ROLESVILLE, N.C. -- A student who was slammed to the ground by a police officer at a North Carolina high school was trying to break up a fight involving her sister, said the 15-year-old who posted video of the incident on social media.

Ahunna Akpuda recorded a brief video of an officer surrounded by students at Rolesville High School. The officer lifts and drops a girl on her left side, then pulls her to her feet and leads her away. Akpuda said two girls had been fighting, including the sister of the girl who was slammed to the floor.

She says the officer arrived a few seconds after the girl arrived to break up the fight.

"He drags her farther away from the actual fight after it was broken up," said Akpuda, who spoke with The Associated Press on the phone Wednesday, along with her mother. "That's when he proceeds to lift her up and slam her down to the ground."

The girl who tried to break up the fight seemed "confused about why he was pulling her and restraining her," Akpuda said. The video doesn't show what led up to or followed the episode

Her mother, Pam Akpuda, said she doesn't think the officer, identified by town officials as Ruben De Los Santos, should be allowed to return to the school.

"I don't feel comfortable with him going back in the school," she said. "If he's fired, so be it. At the least, he needs to be reassigned."

De Los Santos is on paid administrative leave, the Rolesville police chief has said. Police Chief Bobby Langston told town commissioners Tuesday that he's reviewing the incident, which he said began as a fight between two female students Tuesday morning.

The officer is Hispanic and the female student in the video is black, Mayor Frank Eagles said.
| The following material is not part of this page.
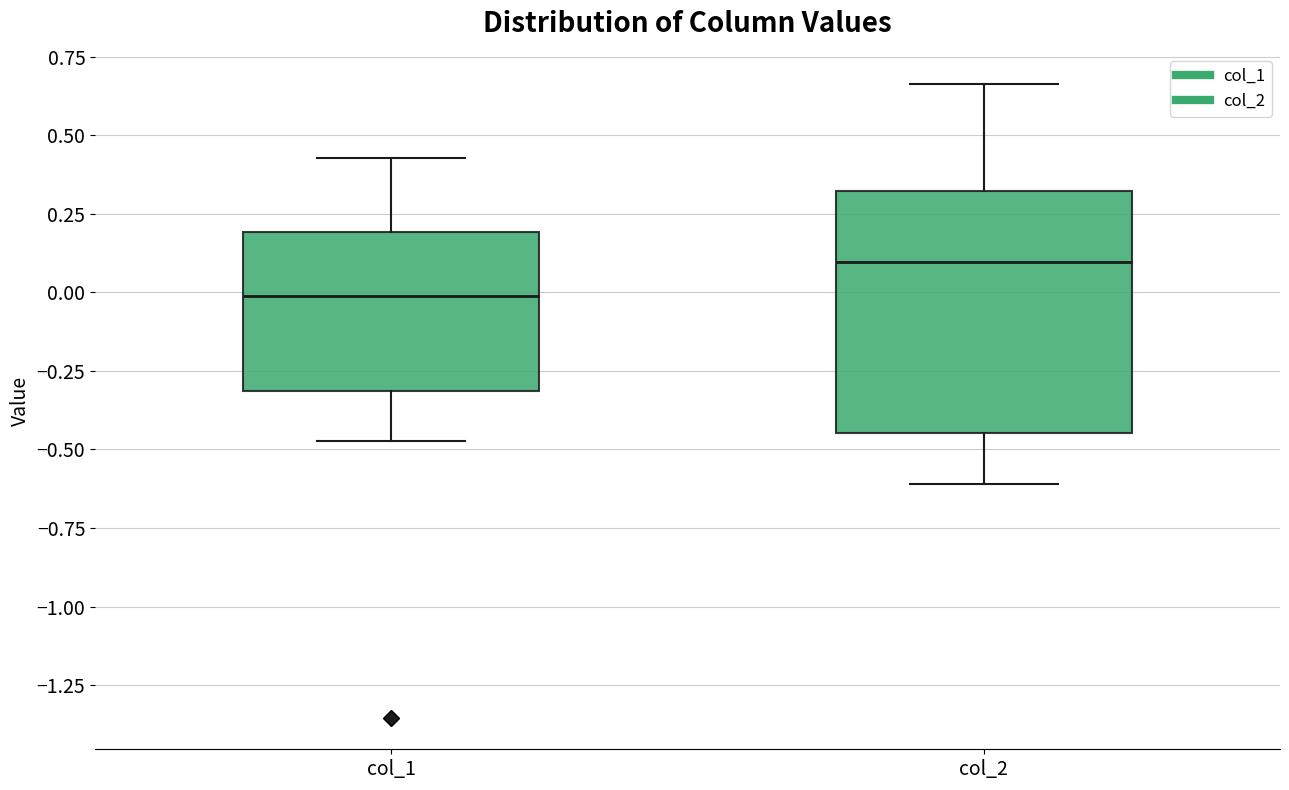

Reading left to right, read every box against the y-axis: the position of its median line, the range the box covers, and the ends of its whiskers. The values are not printed on the chart, so give them approximately, as read against the axis.

col_1: median 0.00, box -0.30 to 0.20, whiskers -0.45 to 0.45
col_2: median 0.10, box -0.45 to 0.30, whiskers -0.60 to 0.65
The video has prompted the state's largest school district to take a fresh look at standards for officers assigned to work in schools. Wake County school officials will review the memorandum of understanding that places an armed police officer in every high school and some middle schools, district spokeswoman Lisa Luten said Wednesday.
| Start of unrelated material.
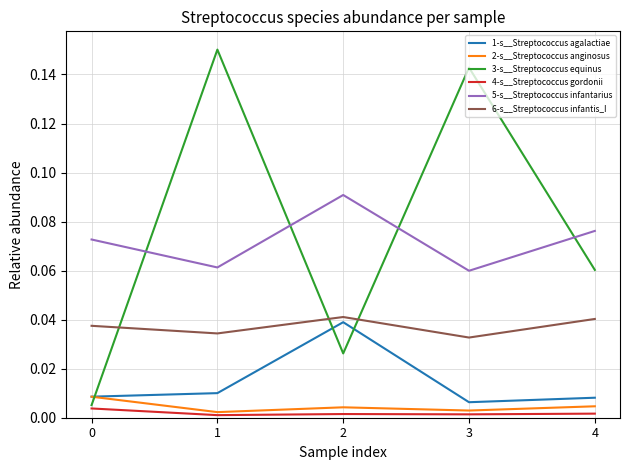

Which series has the largest total across all categories?

3-s__Streptococcus equinus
The review will include "determining if changes need to be made to the agreement," she said in an email.

Rolesville High School Principal Dhedra Lassiter said in a statement posted on the school's website Tuesday that she is "deeply concerned" about what she saw in the video.
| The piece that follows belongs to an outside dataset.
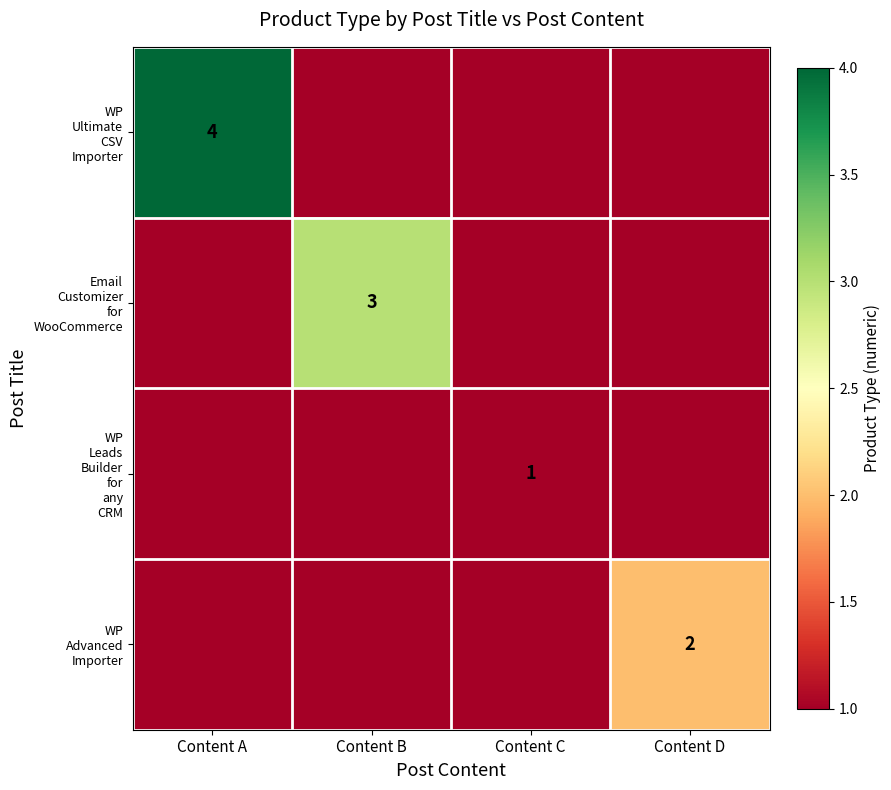

At which label is Email Customizer for WooCommerce closest to 1?

Content A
De Los Santos has been assigned to the school since it opened in 2013, Eagles said. About 2,200 students in grades nine through 12 attend the school.

Wake County schools don't have their own police force so the district contracts with local police to place school resource officers on campuses.

Under the agreement, school resource officers can provide security, offer advice and act as law enforcement officers to address criminal matters or when there's "an imminent threat to health or safety." Their multiple duties also include acting as role models and providing information about community agencies that can help young people and families.

The agreement allows them to use force but it cannot be "excessive, arbitrary or malicious."

The girl shown in the video told WRAL-TV in Raleigh (http://bit.ly/2j9oKId) that she was trying to break up a fight between her sister and another student when the officer came up behind her and slammed her to the ground. The girls' mother, Desiree Harrison, told WRAL-TV she was called to the high school about her other daughter and had no idea what had happened to the one in the video.

"When I'm looking at this video, I'm like 'Oh, my God, this cannot be happening to my child' because I was just up at the school and they didn't even tell me what happened to her," Harrison said.

In addition to the Twitter video, Eagles said all Rolesville police officers received body cameras in August, and officials will review any video from the school's security cameras.

The American Civil Liberties Union has defended students in other confrontations with police officers working in their schools, such as the case of a girl who refused to surrender her cellphone at Spring Valley High School in South Carolina in October 2015. School officials called in a sheriff's deputy who flipped her backward in her desk-chair, then tossed her across a classroom.

The video sparked national outrage and reviews of whether officers should be involved in school discipline that doesn't involve criminal behaviour. The deputy was fired.